Leader Election through Exclusive Lock Acquisition

A participant node replica tries to acquire an exclusive application level lock (e.g. Postgres advisory lock) bound to a particular database connection and use that same connection for all writes that are not idempotent. The replica that has acquired the lock is the leader and the active replica. Using the same connection for writes ensures that the lock is held while writes are performed.

Lock ID Allocation

The exclusive application level locks are identified by a 30bit integer. The lock id is allocated based on the scope name of the lock and a lock counter. The lock counter differentiates locks used in Canton from each other, depending on their usage. The scope ensures the uniqueness of the lock id for a given lock counter. For the allocation the scope and counter are hashed and truncated to 30bit to generate a unique lock id.

On Oracle the lock scope is the schema name, i.e., the user name. On Postgres it is the name of the database. The participant replicas must allocate the same lock ids for the same lock counter, therefore it is crucial that the replicas are configured with the same storage configuration, e.g., for Oracle using the same username to allocate the lock ids with the same scope.

Enforce Passive Replica

The replicas that do not hold the exclusive lock are passive and cannot write to the shared database. To avoid any attempts to write to the database, which would fail and produce an error, we use a coarse-grained guard on domain connectivity and API services to enforce a passive replica.

To prevent the passive replica from processing any domain events and reject incoming ledger API requests, we keep the passive replica disconnected from the domains as a coarse-grained enforcement.

Lock Loss and Fail-Over

If the active replica crashes or loses connection to the database, the lock will be released and a passive replica can claim the lock and become active. Any pending writes in the formerly active replica will fail as the underlying connection and the corresponding lock has been lost.

There is a grace period for the active replica to rebuild the connection and reclaim the lock to avoid unnecessary fail-overs on short connection interruptions. The passive replicas continuously try to acquire the lock with a configurable interval. Once the lock is acquired, the participant replication manager sets the state of the replica to active and completes the fail-over.

As part of a passive replica becoming active, the replica is connected to previously connected domains to resume processing of events. Further the new active replica now accepts incoming requests, e.g., on the ledger API. On the other hand, the former active replica that is now passive needs to reject any incoming requests as the replica can no longer write to the shared database.

Ledger API Client Fail-Over via Load Balancer

To hide the fact that a participant is replicated and to offer a single ledger API endpoint towards applications, we recommend the usage of layer 4 (=TCP level), highly available load balancer.
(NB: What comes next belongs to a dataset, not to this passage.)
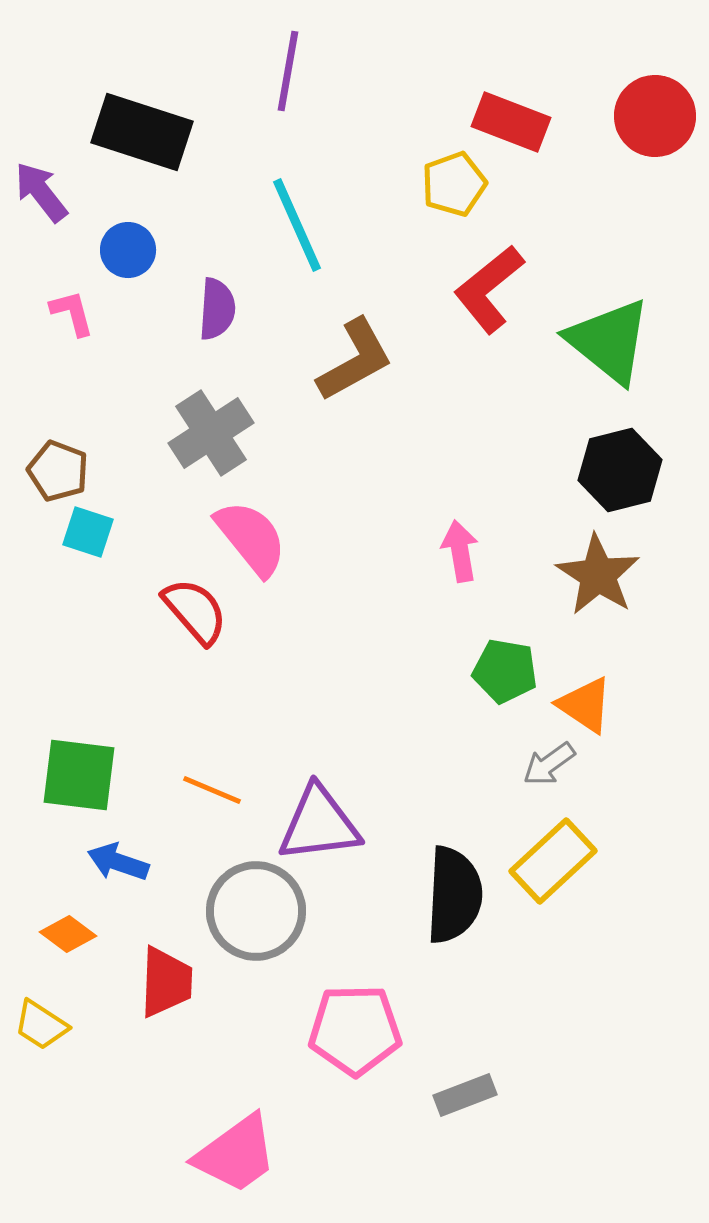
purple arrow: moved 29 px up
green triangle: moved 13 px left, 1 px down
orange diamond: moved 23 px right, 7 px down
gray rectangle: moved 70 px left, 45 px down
The load balancer (LB) is configured with a pool of backend servers based on the ledger API server addresses and ports of the participant node replicas. The participant node replicas expose their status if they are the active or passive replica via a health endpoint. The LB periodically checks the health API endpoint of the replicas and marks a backend server offline if the replica is passive. Thus the load balancer only sends requests to the active backend server. The polling frequency of the health endpoints affect the fail-over times.

During fail-over requests may still be send to the former active replica, which will be rejected and the application has to retry the submission of commands in that case until they are forwarded to the new active replica.